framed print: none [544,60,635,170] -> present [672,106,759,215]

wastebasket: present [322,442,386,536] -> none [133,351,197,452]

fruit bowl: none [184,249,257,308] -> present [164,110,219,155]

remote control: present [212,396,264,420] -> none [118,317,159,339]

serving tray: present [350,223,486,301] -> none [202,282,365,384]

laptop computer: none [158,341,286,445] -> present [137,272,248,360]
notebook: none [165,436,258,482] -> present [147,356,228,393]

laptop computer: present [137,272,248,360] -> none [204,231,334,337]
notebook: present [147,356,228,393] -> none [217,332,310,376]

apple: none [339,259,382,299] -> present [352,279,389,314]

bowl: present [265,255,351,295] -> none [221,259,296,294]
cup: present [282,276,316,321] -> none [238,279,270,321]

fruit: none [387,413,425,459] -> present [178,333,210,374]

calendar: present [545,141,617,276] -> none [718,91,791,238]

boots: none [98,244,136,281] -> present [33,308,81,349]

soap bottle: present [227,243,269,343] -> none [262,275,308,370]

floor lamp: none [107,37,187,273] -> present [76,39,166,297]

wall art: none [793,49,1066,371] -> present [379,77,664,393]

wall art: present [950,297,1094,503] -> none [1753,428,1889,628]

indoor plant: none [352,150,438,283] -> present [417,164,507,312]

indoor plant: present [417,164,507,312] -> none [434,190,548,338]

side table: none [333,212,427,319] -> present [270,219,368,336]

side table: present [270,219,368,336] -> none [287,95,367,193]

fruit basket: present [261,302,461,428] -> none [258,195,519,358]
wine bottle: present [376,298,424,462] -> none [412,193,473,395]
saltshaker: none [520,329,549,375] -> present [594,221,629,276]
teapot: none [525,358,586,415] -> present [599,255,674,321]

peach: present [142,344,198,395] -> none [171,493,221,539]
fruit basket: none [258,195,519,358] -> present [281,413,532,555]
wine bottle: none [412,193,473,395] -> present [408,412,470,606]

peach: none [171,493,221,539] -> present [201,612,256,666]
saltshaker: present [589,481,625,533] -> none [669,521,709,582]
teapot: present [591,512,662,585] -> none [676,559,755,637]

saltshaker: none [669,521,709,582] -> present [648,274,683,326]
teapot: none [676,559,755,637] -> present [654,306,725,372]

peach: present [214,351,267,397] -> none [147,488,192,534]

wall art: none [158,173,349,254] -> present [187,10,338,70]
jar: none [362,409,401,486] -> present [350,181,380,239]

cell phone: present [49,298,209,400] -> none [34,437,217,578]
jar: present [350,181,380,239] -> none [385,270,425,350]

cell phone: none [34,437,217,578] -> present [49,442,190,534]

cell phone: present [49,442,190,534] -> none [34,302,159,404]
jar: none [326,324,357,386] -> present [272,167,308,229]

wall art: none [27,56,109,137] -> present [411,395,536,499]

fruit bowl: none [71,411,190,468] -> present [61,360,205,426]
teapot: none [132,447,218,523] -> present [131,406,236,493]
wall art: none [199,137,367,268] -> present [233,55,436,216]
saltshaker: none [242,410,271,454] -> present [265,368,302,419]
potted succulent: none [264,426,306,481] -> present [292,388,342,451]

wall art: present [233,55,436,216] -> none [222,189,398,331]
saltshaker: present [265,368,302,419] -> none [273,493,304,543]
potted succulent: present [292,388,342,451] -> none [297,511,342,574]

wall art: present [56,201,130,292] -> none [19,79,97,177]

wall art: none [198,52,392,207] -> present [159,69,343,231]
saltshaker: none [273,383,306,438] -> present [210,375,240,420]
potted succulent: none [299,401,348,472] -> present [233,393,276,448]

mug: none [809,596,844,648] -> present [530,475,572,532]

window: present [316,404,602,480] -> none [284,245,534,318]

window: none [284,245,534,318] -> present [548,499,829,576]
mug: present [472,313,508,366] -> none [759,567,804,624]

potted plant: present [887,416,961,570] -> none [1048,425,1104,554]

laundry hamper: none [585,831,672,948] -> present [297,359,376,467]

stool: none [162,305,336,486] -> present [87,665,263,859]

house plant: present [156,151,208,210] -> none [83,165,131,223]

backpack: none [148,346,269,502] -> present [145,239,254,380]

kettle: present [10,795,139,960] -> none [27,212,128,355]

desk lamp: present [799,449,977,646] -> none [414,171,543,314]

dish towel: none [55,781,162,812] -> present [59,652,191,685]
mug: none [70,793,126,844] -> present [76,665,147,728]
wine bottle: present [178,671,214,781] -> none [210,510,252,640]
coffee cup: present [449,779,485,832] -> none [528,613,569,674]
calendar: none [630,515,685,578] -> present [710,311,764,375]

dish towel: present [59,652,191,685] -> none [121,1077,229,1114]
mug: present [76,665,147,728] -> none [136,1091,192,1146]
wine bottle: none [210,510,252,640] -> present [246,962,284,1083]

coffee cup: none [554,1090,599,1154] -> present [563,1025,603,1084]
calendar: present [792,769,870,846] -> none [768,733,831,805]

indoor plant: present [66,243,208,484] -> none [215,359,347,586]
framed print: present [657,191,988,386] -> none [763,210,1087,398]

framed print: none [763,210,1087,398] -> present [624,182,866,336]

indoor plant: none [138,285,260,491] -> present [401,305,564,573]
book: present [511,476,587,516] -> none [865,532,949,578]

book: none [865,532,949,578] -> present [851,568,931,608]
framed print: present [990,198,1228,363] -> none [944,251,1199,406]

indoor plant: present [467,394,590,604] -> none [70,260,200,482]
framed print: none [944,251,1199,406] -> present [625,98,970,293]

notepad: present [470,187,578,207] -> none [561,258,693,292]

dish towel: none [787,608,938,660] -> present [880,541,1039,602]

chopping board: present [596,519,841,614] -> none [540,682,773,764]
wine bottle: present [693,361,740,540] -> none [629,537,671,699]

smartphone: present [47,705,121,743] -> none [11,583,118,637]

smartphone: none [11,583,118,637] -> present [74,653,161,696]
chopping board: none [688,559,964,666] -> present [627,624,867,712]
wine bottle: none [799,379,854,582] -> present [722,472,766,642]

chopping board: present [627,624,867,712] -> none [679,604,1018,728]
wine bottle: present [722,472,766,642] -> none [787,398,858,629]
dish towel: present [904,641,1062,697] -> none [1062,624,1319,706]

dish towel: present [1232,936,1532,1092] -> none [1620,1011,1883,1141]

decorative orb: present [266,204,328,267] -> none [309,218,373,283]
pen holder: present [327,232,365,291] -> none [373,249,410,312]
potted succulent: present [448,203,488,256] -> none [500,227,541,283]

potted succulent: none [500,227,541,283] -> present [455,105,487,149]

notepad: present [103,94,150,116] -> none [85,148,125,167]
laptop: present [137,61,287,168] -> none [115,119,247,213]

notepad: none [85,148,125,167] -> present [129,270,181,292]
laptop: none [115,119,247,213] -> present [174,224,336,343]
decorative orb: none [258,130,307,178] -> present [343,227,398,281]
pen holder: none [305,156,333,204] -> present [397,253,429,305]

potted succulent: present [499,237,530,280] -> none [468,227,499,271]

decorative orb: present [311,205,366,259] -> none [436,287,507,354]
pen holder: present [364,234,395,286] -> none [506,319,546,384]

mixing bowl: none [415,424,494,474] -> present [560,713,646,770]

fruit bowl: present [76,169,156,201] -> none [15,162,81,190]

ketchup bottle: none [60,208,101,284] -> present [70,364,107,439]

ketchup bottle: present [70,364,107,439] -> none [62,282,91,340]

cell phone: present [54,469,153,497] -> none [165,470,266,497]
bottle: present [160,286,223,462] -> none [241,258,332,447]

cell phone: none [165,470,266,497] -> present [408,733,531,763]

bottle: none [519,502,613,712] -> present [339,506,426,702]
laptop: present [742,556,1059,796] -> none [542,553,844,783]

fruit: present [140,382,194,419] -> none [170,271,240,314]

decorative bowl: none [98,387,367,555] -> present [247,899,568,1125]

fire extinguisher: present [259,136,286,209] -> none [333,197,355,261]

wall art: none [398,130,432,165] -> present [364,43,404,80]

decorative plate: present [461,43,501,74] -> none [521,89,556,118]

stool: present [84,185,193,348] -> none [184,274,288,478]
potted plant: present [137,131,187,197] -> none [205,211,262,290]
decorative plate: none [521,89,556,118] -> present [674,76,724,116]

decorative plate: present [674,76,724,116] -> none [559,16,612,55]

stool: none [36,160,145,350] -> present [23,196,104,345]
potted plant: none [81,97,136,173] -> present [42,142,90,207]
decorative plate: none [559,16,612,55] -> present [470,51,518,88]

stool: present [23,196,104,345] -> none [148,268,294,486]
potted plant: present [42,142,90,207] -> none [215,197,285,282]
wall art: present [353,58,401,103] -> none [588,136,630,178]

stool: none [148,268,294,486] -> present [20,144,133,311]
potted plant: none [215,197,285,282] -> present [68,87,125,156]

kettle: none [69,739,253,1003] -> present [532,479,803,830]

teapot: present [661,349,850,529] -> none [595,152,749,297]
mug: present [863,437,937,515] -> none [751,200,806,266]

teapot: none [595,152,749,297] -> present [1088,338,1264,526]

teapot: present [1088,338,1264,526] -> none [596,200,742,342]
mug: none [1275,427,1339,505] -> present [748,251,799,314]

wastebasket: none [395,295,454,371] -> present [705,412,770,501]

■ ■ ■ ■ ■ ■ ■

#### Assignment:
Working through the data above, find every line holding "bowl" and copy it.

#### Your solution:
fruit bowl: none [184,249,257,308] -> present [164,110,219,155]
bowl: present [265,255,351,295] -> none [221,259,296,294]
fruit bowl: none [71,411,190,468] -> present [61,360,205,426]
mixing bowl: none [415,424,494,474] -> present [560,713,646,770]
fruit bowl: present [76,169,156,201] -> none [15,162,81,190]
decorative bowl: none [98,387,367,555] -> present [247,899,568,1125]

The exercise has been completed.